Ce scrutin condamne la droite à se faire plurielle, à l'instar de la gauche, avec cette différence toutefois que son pluralisme procède de l'effondrement du parti dominant tandis qu'en face la force tranquille du PS assure, non sans quelques turbulences récurrentes, la cohésion majoritaire. Il engage en second lieu le RPR sur la voie de l'émancipation par rapport au chef de l'État. M. Chirac peut bien écarter d'un revers de la main la candidature de Nicolas Sarkozy à la présidence, il se révèle incapable de porter à la victoire son candidat quasi officiel : Jean-Paul Delevoye, sénateur-maire de Bapaume, est sévèrement battu par Michèle Alliot-Marie, député-maire de Saint-Jean-de-Luz. À la rondeur onctueuse de celui qui préside consensuellement l'association des maires de France, le suffrage universel des militants, invités pour la première fois à choisir leur chef à la faveur d'une consultation authentiquement démocratique, a préféré l'énergique intransigeance d'une femme de combat d'autant plus décidée à en découdre avec la gauche que l'humeur guerrière paraît bien constituer le seul dénominateur commun d'une coalition allant de Patrick Devedjian, vice-président du Mouvement européen, à François Fillon, l'anti-maastrichtien résolu.

Une gauche qui a de la chance

Les gens heureux n'ayant pas d'histoire, celle de la gauche en 1999 semble être un long fleuve tranquille. Naturellement, la majorité plurielle bénéficie par rapport à la droite d'un triple avantage : elle est idéologiquement en phase avec une opinion résignée à la poussée de la libéralisation économique et de la mondialisation, et bien décidée à défendre pied à pied ses droits acquis au cours des Trente Glorieuses et une société dont les équilibres fondamentaux continuent d'être préservés et régulés par l'État. Politiquement, l'hégémonie du vaisseau amiral PS sur la flottille d'escorteurs en tout genre qui l'entoure – communistes, Verts, radicaux de gauche et Mouvement des citoyens – reste globalement incontestée. Avec 22 % des voix, François Hollande réalise pour le compte du Parti socialiste une performance honorable aux élections européennes. Tout au plus le Premier ministre a-t-il dû désamorcer la menace de déséquilibre interne résultant de la contre-performance relative des communistes aux élections européennes par rapport à la liste des Verts brillamment conduite au succès (9,7 %) par Daniel Cohn-Bendit. Personnellement enfin, l'autorité de Lionel Jospin, confortée par des sondages inaltérablement favorables, demeure après deux années et demi de présence à Matignon plus forte que jamais. Débarrassé par un non-lieu du terrible handicap que représentait sa mise en cause dans l'affaire du sang contaminé, Laurent Fabius a certes retrouvé sa liberté de parole et d'action, mais il ne paraît pas pour autant en mesure de menacer sérieusement l'hégémonie tranquille du Premier ministre à gauche.

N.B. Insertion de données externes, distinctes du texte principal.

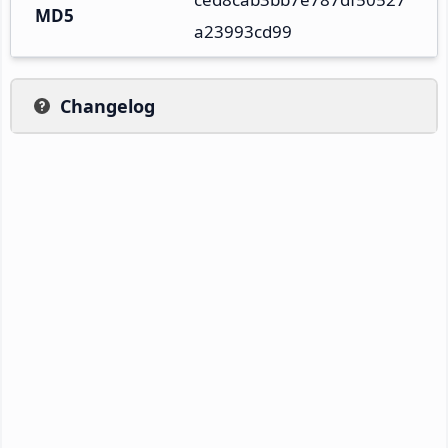
MD5
a23993cd99
Changelog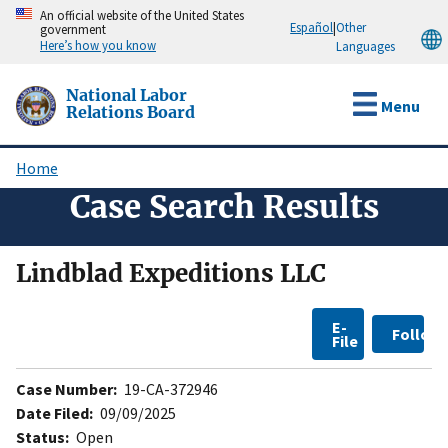
Skip
An official website of the United States
Español
|
Other
government
to
Here’s how you know
Languages
main
content
National Labor
Menu
Relations Board
Home
Breadcrumb
Case Search Results
Lindblad Expeditions LLC
E-
Follow
File
Case Number:
19-CA-372946
Date Filed:
09/09/2025
Status:
Open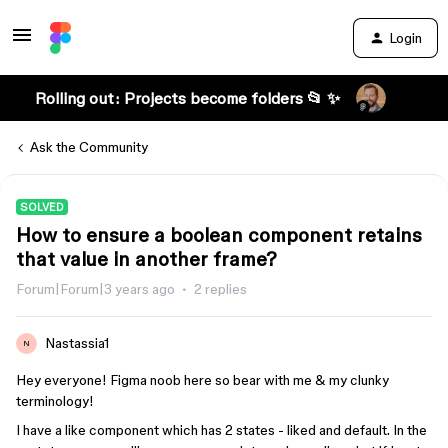
Login
Rolling out: Projects become folders 📂 ✨
Ask the Community
SOLVED
How to ensure a boolean component retains
that value in another frame?
Forum|Forum|3 years ago
2 replies
Nastassia1
N
Hey everyone! Figma noob here so bear with me & my clunky
terminology!
I have a like component which has 2 states - liked and default. In the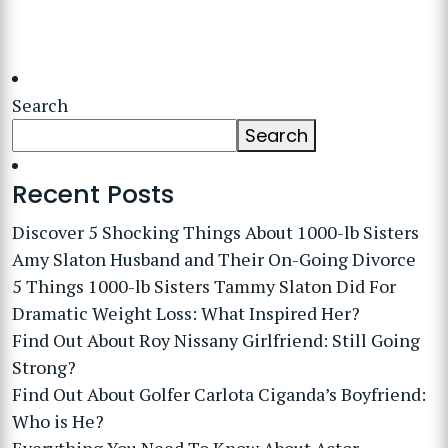
Search
Search
Recent Posts
Discover 5 Shocking Things About 1000-lb Sisters
Amy Slaton Husband and Their On-Going Divorce
5 Things 1000-lb Sisters Tammy Slaton Did For
Dramatic Weight Loss: What Inspired Her?
Find Out About Roy Nissany Girlfriend: Still Going
Strong?
Find Out About Golfer Carlota Ciganda’s Boyfriend:
Who is He?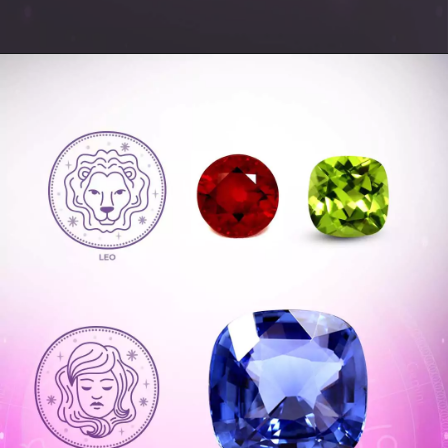
Opening
https://www.gemsny.com/ruby/basic-search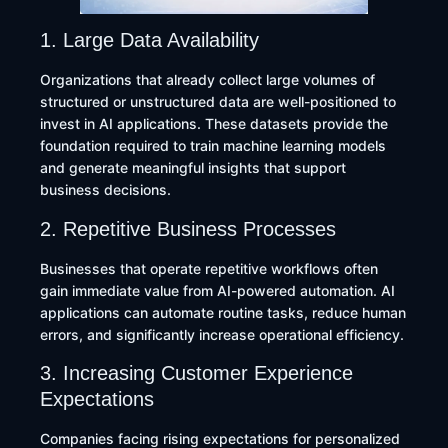
1. Large Data Availability
Organizations that already collect large volumes of
structured or unstructured data are well-positioned to
invest in AI applications. These datasets provide the
foundation required to train machine learning models
and generate meaningful insights that support
business decisions.
2. Repetitive Business Processes
Businesses that operate repetitive workflows often
gain immediate value from AI-powered automation. AI
applications can automate routine tasks, reduce human
errors, and significantly increase operational efficiency.
3. Increasing Customer Experience
Expectations
Companies facing rising expectations for personalized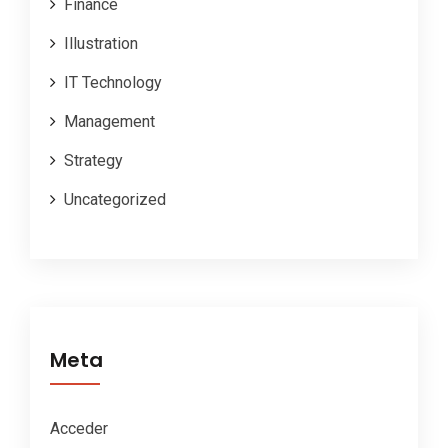
Finance
Illustration
IT Technology
Management
Strategy
Uncategorized
Meta
Acceder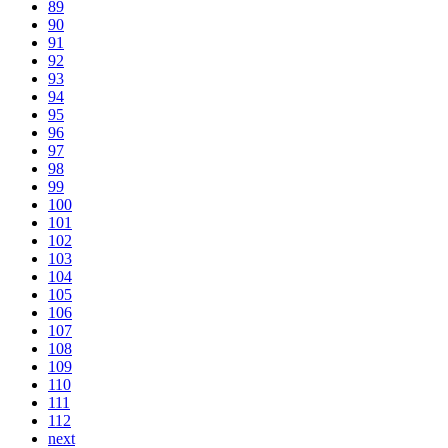
89
90
91
92
93
94
95
96
97
98
99
100
101
102
103
104
105
106
107
108
109
110
111
112
next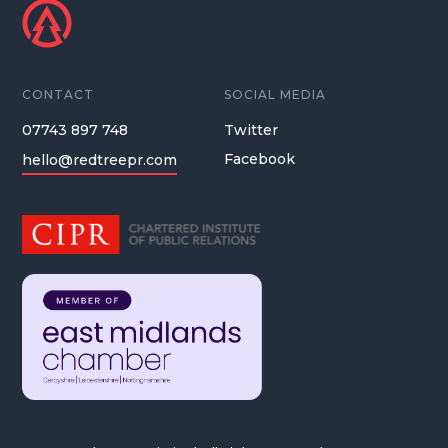
CONTACT
SOCIAL MEDIA
07743 897 748
Twitter
Facebook
hello@redtreepr.com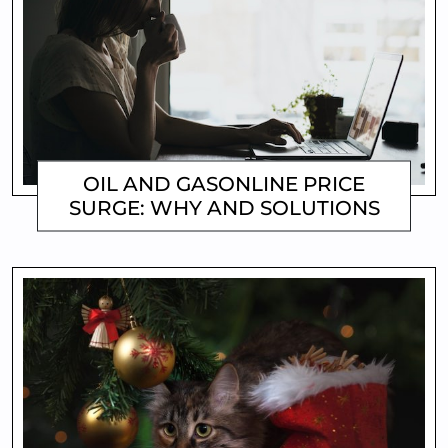
OIL AND GASONLINE PRICE
SURGE: WHY AND SOLUTIONS
MATTHEW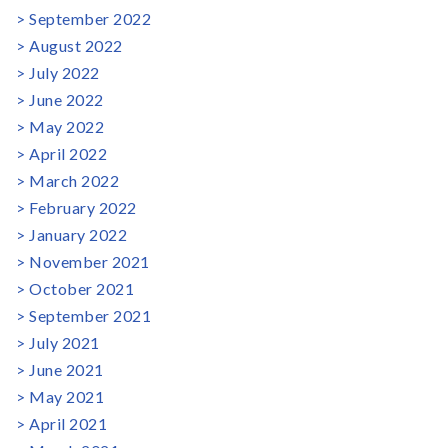
September 2022
August 2022
July 2022
June 2022
May 2022
April 2022
March 2022
February 2022
January 2022
November 2021
October 2021
September 2021
July 2021
June 2021
May 2021
April 2021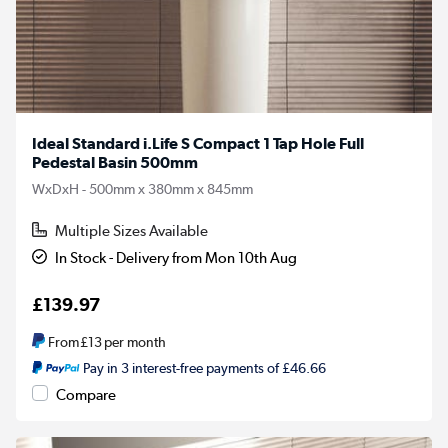
Ideal Standard i.Life S Compact 1 Tap Hole Full
Pedestal Basin 500mm
WxDxH - 500mm x 380mm x 845mm
Multiple Sizes Available
In Stock - Delivery from Mon 10th Aug
£139.97
From
£13
per month
Pay in 3 interest-free payments of £46.66
Compare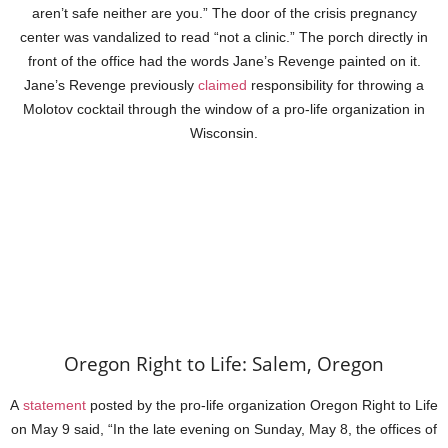
aren’t safe neither are you.” The door of the crisis pregnancy
center was vandalized to read “not a clinic.” The porch directly in
front of the office had the words Jane’s Revenge painted on it.
Jane’s Revenge previously
claimed
responsibility for throwing a
Molotov cocktail through the window of a pro-life organization in
Wisconsin.
Oregon Right to Life: Salem, Oregon
A
statement
posted by the pro-life organization Oregon Right to Life
on May 9 said, “In the late evening on Sunday, May 8, the offices of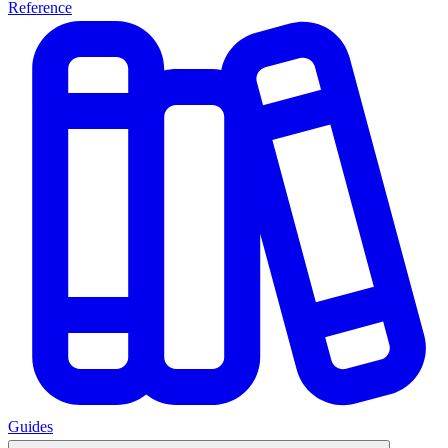
Reference
Guides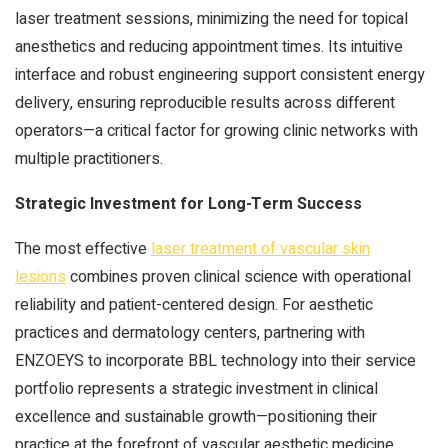
laser treatment sessions, minimizing the need for topical
anesthetics and reducing appointment times. Its intuitive
interface and robust engineering support consistent energy
delivery, ensuring reproducible results across different
operators—a critical factor for growing clinic networks with
multiple practitioners.
Strategic Investment for Long-Term Success
The most effective
laser treatment of vascular skin
lesions
combines proven clinical science with operational
reliability and patient-centered design. For aesthetic
practices and dermatology centers, partnering with
ENZOEYS to incorporate BBL technology into their service
portfolio represents a strategic investment in clinical
excellence and sustainable growth—positioning their
practice at the forefront of vascular aesthetic medicine.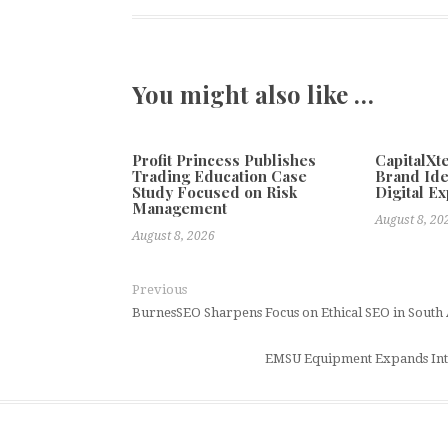
You might also like …
Profit Princess Publishes
CapitalX
Trading Education Case
Brand Ide
Study Focused on Risk
Digital E
Management
August 8, 20
August 8, 2026
Previous
BurnesSEO Sharpens Focus on Ethical SEO in South 
EMSU Equipment Expands Inte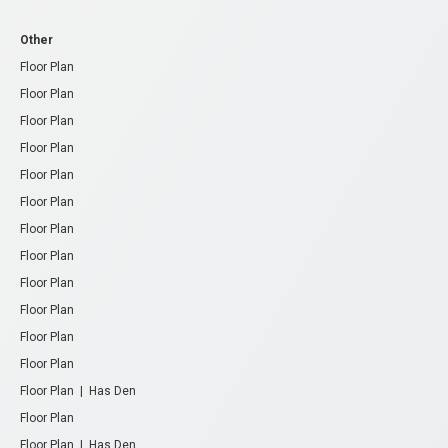
Other
Floor Plan
Floor Plan
Floor Plan
Floor Plan
Floor Plan
Floor Plan
Floor Plan
Floor Plan
Floor Plan
Floor Plan
Floor Plan
Floor Plan
Floor Plan | Has Den
Floor Plan
Floor Plan | Has Den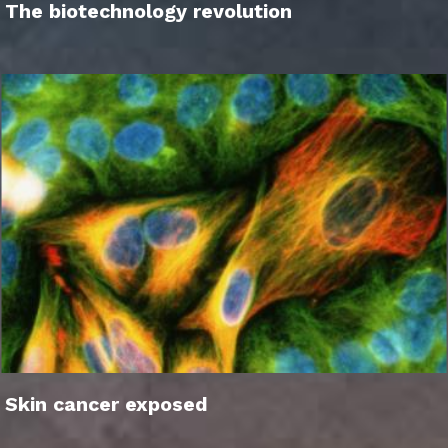
The biotechnology revolution
Skin cancer exposed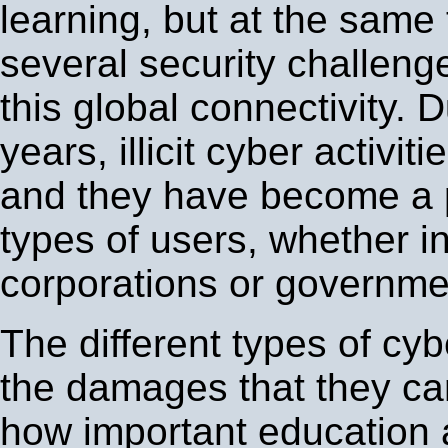
learning, but at the same 
several security challenge
this global connectivity. D
years, illicit cyber activi
and they have become a p
types of users, whether in
corporations or governme
The different types of cy
the damages that they c
how important education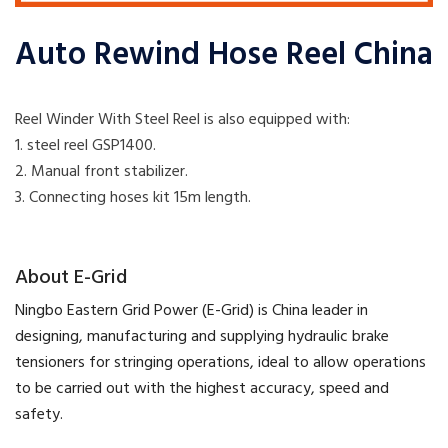
Auto Rewind Hose Reel China
Reel Winder With Steel Reel is also equipped with:
1. steel reel GSP1400.
2. Manual front stabilizer.
​3. Connecting hoses kit 15m length.
​About E-Grid
​Ningbo Eastern Grid Power (E-Grid) is China leader in
designing, manufacturing and supplying hydraulic brake
tensioners for stringing operations, ideal to allow operations
to be carried out with the highest accuracy, speed and
safety.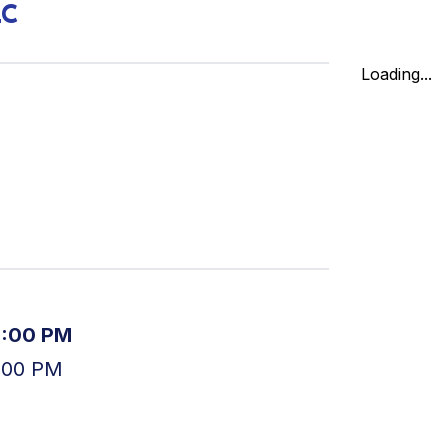
LC
Loading...
5:00 PM
:00 PM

Conjoncturellement, les choses, là non plus, ne vont pas trop mal pour les socialistes. Seule ombre au tableau les affaires frappent à nouveau le PS et le scandale de la MNEF conduit le 3 novembre Dominique Strauss-Kahn, étoile de première grandeur au firmament socialiste, à démissionner de ses fonctions de ministre de l'Économie. M. Jospin peut toutefois se rassurer en se disant que son parti n'est pas le seul à être en butte à l'hostilité des juges. Celle-ci, tel un ange exterminateur frappant à toutes les portes marquées du signe maudit de politique, s'en prend simultanément aux socialistes, aux amis de Charles Pasqua, à l'Élysée, au maire de Paris et jusqu'aux démocrates-chrétiens du CDS, professionnels de la vertu soudain soupçonnés d'être saisis par la débauche ! « Quand je me regarde, je me désole. Quand je me compare, je me console », pourrait être tenté de se dire le Premier ministre.

Ajoutons aux bonnes nouvelles pour la gauche la croissance, qui paraît devoir s'établir à un rythme soutenu, reléguant dans un passé déjà lointain les tribulations pourtant si récentes de la crise asiatique et permettant au gouvernement de faire face, sans trop de dommages politiques et financiers, aux conséquences pour le moins incertaines du passage aux 35 heures. M. Jospin, qui n'a pas l'air pourtant d'un joyeux drille, se taille une réputation précieuse à la veille de l'élection présidentielle, celle d'un homme qui a de la chance.